The Spice of Life: A book review of Salt: A World History


Whether you sprinkle it on your eggs in the morning or soak it in at the spa as a treat, I'm willing to bet you have a little salt somewhere in your life.

Turns out this unassuming condiment has played a dramatic role in shifting empires, transforming economies, and shaping our cultural tastes...literally.

For years, I've been searching for a comprehensive book about the history of the world that isn't a complete snore or so academic that I don't understand what's being said after about the first couple paragraphs. Who knew that I'd find it in a book about salt.

Hang with me here because I know you're thinking, "Seriously, salt?" The book Salt: A World History by Mark Kurlansky begins at the dawn of civilization and traces the path of salt through until modern times. Far from a bore, Kurlansky deftly illustrates how the desire (and physical need) for this basic mineral propelled commerce, innovation, and even intrigue.

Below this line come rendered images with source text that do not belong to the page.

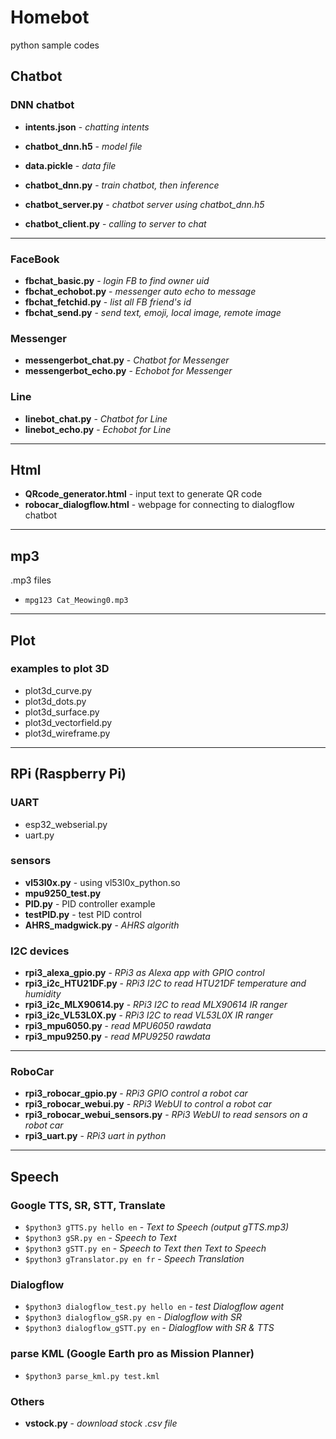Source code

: # Homebot 
python sample codes

## Chatbot

### DNN chatbot
* **intents.json** - *chatting intents*
* **chatbot_dnn.h5** - *model file*
* **data.pickle** - *data file*
* **chatbot_dnn.py** - *train chatbot, then inference*

* **chatbot_server.py** - *chatbot server using chatbot_dnn.h5*
* **chatbot_client.py** - *calling to server to chat*

---
### FaceBook
* **fbchat_basic.py** - *login FB to find owner uid* <br />
* **fbchat_echobot.py** - *messenger auto echo to message* <br />
* **fbchat_fetchid.py** - *list all FB friend's id* <br />
* **fbchat_send.py** - *send text, emoji, local image, remote image* <br />

### Messenger
* **messengerbot_chat.py** - *Chatbot for Messenger* <br />
* **messengerbot_echo.py** - *Echobot for Messenger* <br />

### Line
* **linebot_chat.py** - *Chatbot for Line* <br />
* **linebot_echo.py** - *Echobot for Line* <br />

---
## Html
* **QRcode_generator.html** - input text to generate QR code
* **robocar_dialogflow.html** - webpage for connecting to dialogflow chatbot

---
## mp3 
.mp3 files<br>
* `mpg123 Cat_Meowing0.mp3`<br>

---
## Plot

### examples to plot 3D
* plot3d_curve.py
* plot3d_dots.py
* plot3d_surface.py
* plot3d_vectorfield.py
* plot3d_wireframe.py

---
## RPi (Raspberry Pi)

### UART
* esp32_webserial.py
* uart.py

### sensors
* **vl53l0x.py** - using vl53l0x_python.so
* **mpu9250_test.py**
* **PID.py** - PID controller example
* **testPID.py** - test PID control
* **AHRS_madgwick.py** - *AHRS algorith*

### I2C devices
* **rpi3_alexa_gpio.py** - *RPi3 as Alexa app with GPIO control*
* **rpi3_i2c_HTU21DF.py** - *RPi3 I2C to read HTU21DF temperature and humidity*
* **rpi3_i2c_MLX90614.py** - *RPi3 I2C to read MLX90614 IR ranger*
* **rpi3_i2c_VL53L0X.py**  - *RPi3 I2C to read VL53L0X IR ranger*
* **rpi3_mpu6050.py**  - *read MPU6050 rawdata*
* **rpi3_mpu9250.py**  - *read MPU9250 rawdata*

---
### RoboCar
* **rpi3_robocar_gpio.py**  - *RPi3 GPIO control a robot car* <br>
* **rpi3_robocar_webui.py** - *RPi3 WebUI to control a robot car* <br>
* **rpi3_robocar_webui_sensors.py** - *RPi3 WebUI to read sensors on a robot car* <br>
* **rpi3_uart.py**          - *RPi3 uart in python*<br>

---
## Speech 

### Google TTS, SR, STT, Translate
* `$python3 gTTS.py hello en` - *Text to Speech (output gTTS.mp3)*<br>
* `$python3 gSR.py en` - *Speech to Text*<br>
* `$python3 gSTT.py en` - *Speech to Text then Text to Speech*<br>
* `$python3 gTranslator.py en fr` - *Speech Translation*<br>

### Dialogflow
* `$python3 dialogflow_test.py hello en` - *test Dialogflow agent*<br>
* `$python3 dialogflow_gSR.py en` - *Dialogflow with SR*<br>
* `$python3 dialogflow_gSTT.py en` - *Dialogflow with SR & TTS*<br>

### parse KML (Google Earth pro as Mission Planner)
* `$python3 parse_kml.py test.kml`<br>

### Others
* **vstock.py** - *download stock .csv file*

Kurlansky leads readers through centuries of salt use in a way that feels more story than study. At times, he takes a step away from the narrative and examines other social issues - poverty, slavery, classism - through the lens of access to commodities that fuel economies. With detailed research and a smooth writing style, Kurlansky opens readers' eyes to the [strangely] influential world of something that sits in our kitchen cupboards, if not on our tables.

If you're looking for a highly-engaging read that will also give you a broad picture of the scope of world history, look no further. And I promise you, after reading this book, you'll never look at your salt shaker the same way again.